La cour du travail reprend cette conclusion de la Cour constitutionnelle et elle en conclut, toujours en application de l’article 35, alinéa 2 des lois coordonnées le 3 juin 1970, que, vu l’inapplicabilité de l’article 2277 du Code civil à la matière, le demandeur originaire peut prétendre aux indemnités à partir du début de l’incapacité permanente. Celle-ci a été fixée par l’expert à la date du 16 mai 1991 et c’est celle-ci qui doit être retenue.

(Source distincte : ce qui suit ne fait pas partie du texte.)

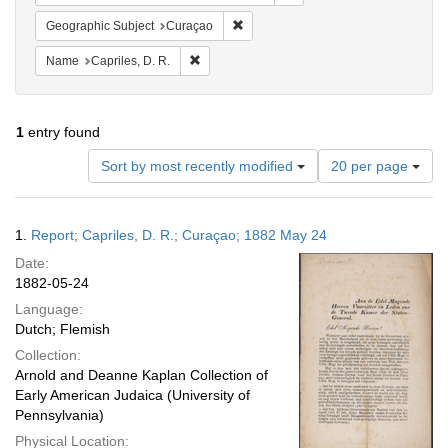
Remove constraint Geographic Subje
Geographic Subject
Curaçao
Remove constraint Name: Capriles, D. R.
Name
Capriles, D. R.
1
entry found
Number
Sort by most recently modified
20 per page
of
results
to
Search
1.
Report; Capriles, D. R.; Curaçao; 1882 May 24
display
Results
per
Date:
page
1882-05-24
Language:
Dutch; Flemish
Collection:
Arnold and Deanne Kaplan Collection of
Early American Judaica (University of
Pennsylvania)
Physical Location: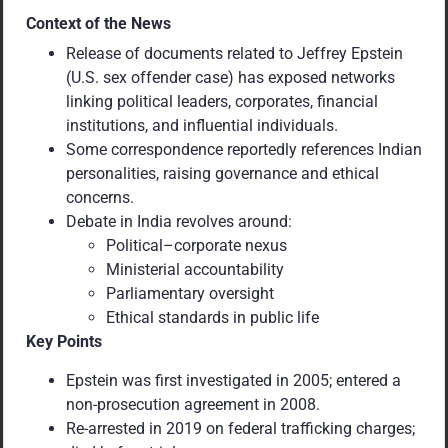
Context of the News
Release of documents related to Jeffrey Epstein
(U.S. sex offender case) has exposed networks
linking political leaders, corporates, financial
institutions, and influential individuals.
Some correspondence reportedly references Indian
personalities, raising governance and ethical
concerns.
Debate in India revolves around:
Political–corporate nexus
Ministerial accountability
Parliamentary oversight
Ethical standards in public life
Key Points
Epstein was first investigated in 2005; entered a
non-prosecution agreement in 2008.
Re-arrested in 2019 on federal trafficking charges;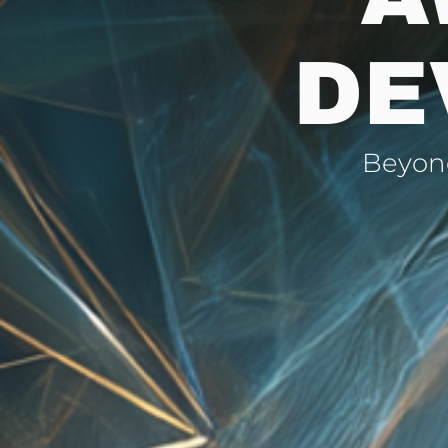
DE
Beyond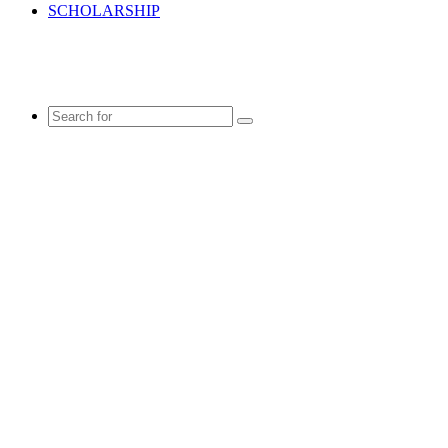
SCHOLARSHIP
Search
for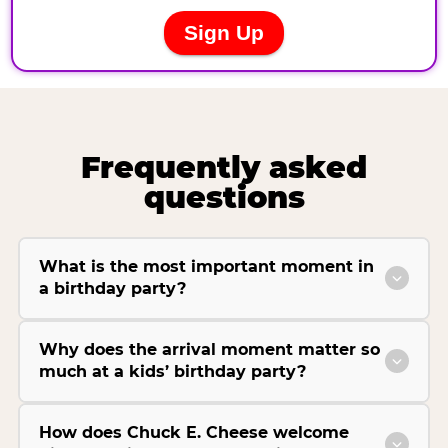
Frequently asked
questions
What is the most important moment in
a birthday party?
Why does the arrival moment matter so
much at a kids’ birthday party?
How does Chuck E. Cheese welcome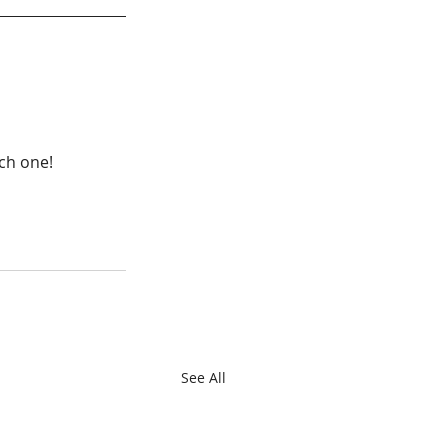
ach one!
See All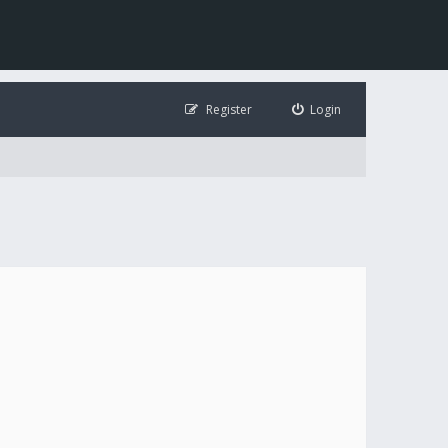
Register
Login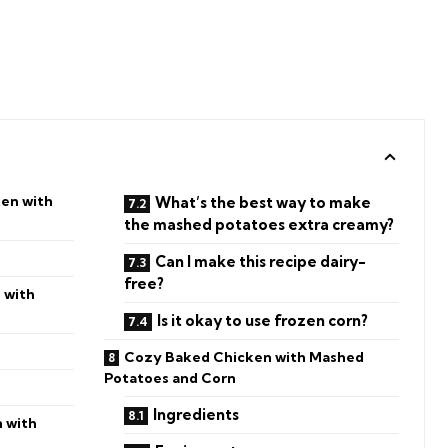
ken with
What’s the best way to make
the mashed potatoes extra creamy?
Can I make this recipe dairy-
free?
 with
Is it okay to use frozen corn?
Cozy Baked Chicken with Mashed
Potatoes and Corn
Ingredients
 with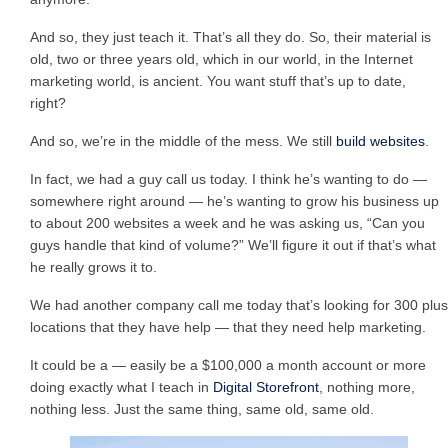
And so, they just teach it. That’s all they do. So, their material is
old, two or three years old, which in our world, in the Internet
marketing world, is ancient. You want stuff that’s up to date,
right?
And so, we’re in the middle of the mess. We still
build websites
.
In fact, we had a guy call us today. I think he’s wanting to do —
somewhere right around — he’s wanting to grow his business up
to about 200 websites a week and he was asking us, “Can you
guys handle that kind of volume?” We’ll figure it out if that’s what
he really grows it to.
We had another company call me today that’s looking for 300 plus
locations that they have help — that they need help marketing.
It could be a — easily be a $100,000 a month account or more
doing exactly what I teach in
Digital Storefront
, nothing more,
nothing less. Just the same thing, same old, same old.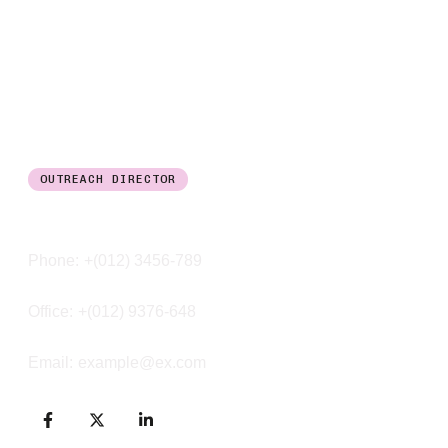
OUTREACH DIRECTOR
Noah Smith
Phone:
+(012) 3456-789
Office:
+(012) 9376-648
Email:
example@ex.com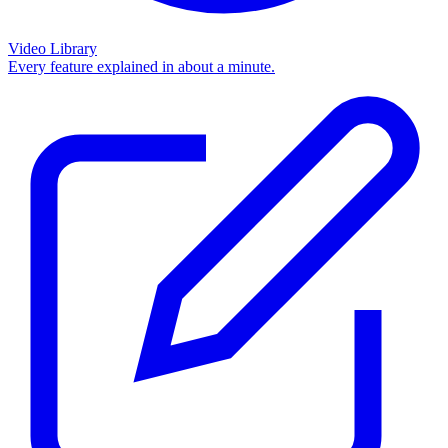
Video Library
Every feature explained in about a minute.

La cour va encore examiner un appel incident introduit par le demandeur en réparation, relatif à l’application de la méthode de calcul de la rémunération de base, telle qu’introduite par la loi du 13 juillet 2006 (article 36). La cour rappelle qu’avant cette modification législative, qui a été apportée dans l’article 49, alinéa 3 des lois coordonnées, la rémunération de base était déterminée par rapport à la loi du 10 avril 1971 sur les accidents du travail, dont l’article 34 dispose qu’il faut entendre par là la rémunération à laquelle le travailleur a droit pour l’année qui a précédé l’accident. La modification législative dans le secteur des maladies professionnelles a impliqué que cette référence à l’article 34 soit modifiée en tenant compte de la rémunération à laquelle le travailleur avait droit pour la période des quatre trimestres complets précédant la demande, en raison de la fonction exercée dans l’entreprise. La cour rejette cet argument, au motif que la nouvelle méthode de calcul n’était pas encore en vigueur à la date d’introduction de la demande.

Intérêt de la décision

Dans son arrêt du 12 mai 2011, la Cour constitutionnelle a été catégorique quant à la non-application de l’article 2277 du Code civil au secteur des maladies professionnelles, eu égard aux dispositions spécifiques des lois coordonnées.

La question est dès lors claire, depuis les deux arrêts rendus par cette Cour : l’indemnisation est due à dater du début de l’incapacité permanente telle qu’elle est dûment constatée.